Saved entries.

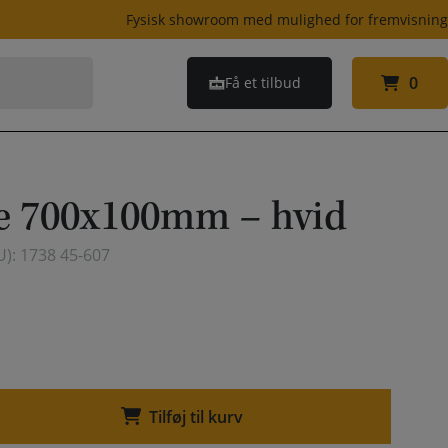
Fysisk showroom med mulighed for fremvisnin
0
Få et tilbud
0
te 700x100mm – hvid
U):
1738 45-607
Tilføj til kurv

...

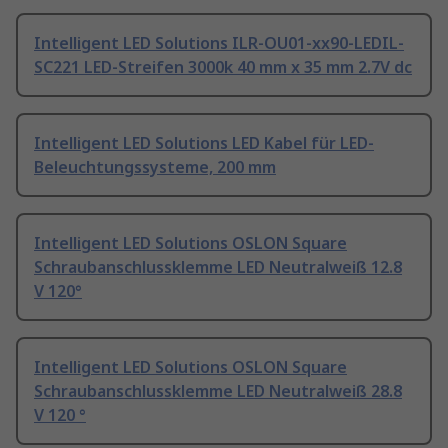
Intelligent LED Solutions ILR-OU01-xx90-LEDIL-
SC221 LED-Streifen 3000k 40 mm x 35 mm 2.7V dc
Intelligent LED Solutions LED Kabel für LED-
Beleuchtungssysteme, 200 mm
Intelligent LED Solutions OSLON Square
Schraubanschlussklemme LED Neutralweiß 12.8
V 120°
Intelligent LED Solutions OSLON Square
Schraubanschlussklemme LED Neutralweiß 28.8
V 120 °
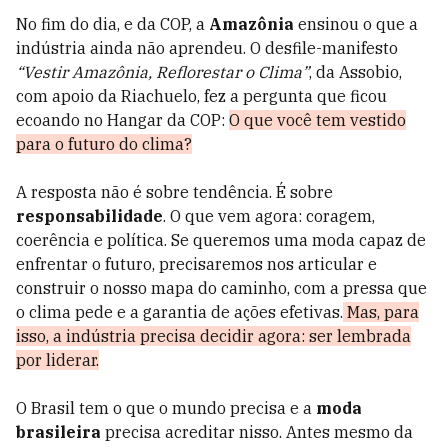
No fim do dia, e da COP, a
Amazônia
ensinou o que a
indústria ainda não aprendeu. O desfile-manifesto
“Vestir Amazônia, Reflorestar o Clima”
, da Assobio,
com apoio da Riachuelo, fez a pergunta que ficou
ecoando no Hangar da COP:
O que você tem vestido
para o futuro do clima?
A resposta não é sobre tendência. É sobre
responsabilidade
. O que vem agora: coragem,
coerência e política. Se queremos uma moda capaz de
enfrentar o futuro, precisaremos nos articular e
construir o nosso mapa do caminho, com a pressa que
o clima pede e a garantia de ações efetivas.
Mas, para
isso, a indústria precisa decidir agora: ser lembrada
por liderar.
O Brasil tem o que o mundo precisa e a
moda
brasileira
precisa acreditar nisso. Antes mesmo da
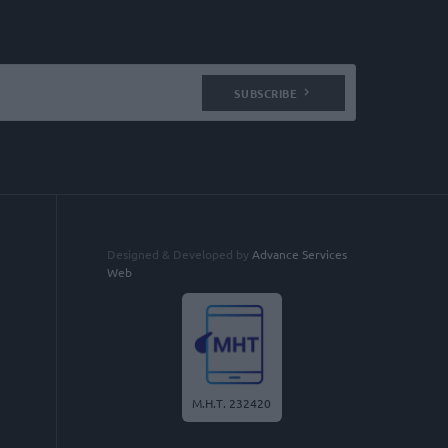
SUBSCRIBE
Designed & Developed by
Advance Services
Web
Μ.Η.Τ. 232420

---

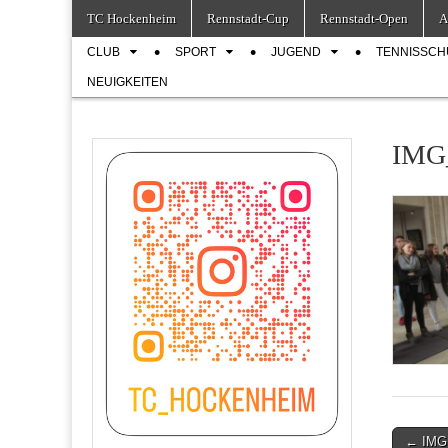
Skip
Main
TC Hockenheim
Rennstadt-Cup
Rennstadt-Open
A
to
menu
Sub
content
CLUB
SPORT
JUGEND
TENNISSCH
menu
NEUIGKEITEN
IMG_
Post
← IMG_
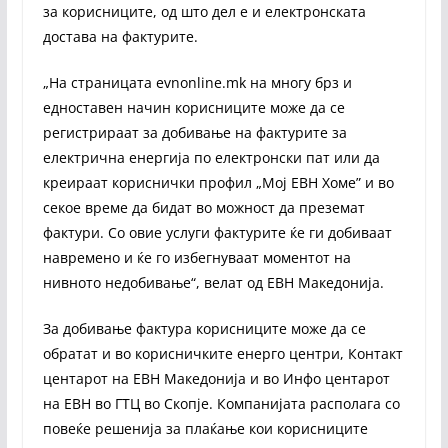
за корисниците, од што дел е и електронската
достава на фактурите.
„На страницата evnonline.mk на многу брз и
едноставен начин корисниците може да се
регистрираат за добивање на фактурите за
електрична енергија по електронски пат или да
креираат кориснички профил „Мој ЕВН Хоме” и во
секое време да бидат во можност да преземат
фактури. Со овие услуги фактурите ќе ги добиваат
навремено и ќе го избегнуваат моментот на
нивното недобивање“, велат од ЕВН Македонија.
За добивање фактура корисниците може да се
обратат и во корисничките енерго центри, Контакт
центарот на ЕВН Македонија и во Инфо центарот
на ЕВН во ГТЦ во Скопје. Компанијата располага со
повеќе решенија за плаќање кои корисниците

WHAT THE TASK REQUIRES. Please give an exact copy of the lines above, beginning with the line containing "Fysisk showroom med mulighed for fremvisnin" and running through the line containing "Tilføj til kurv", and of no other lines.

ANSWER BOX.
Fysisk showroom med mulighed for fremvisnin
0
Få et tilbud
0
te 700x100mm – hvid
U):
1738 45-607
Tilføj til kurv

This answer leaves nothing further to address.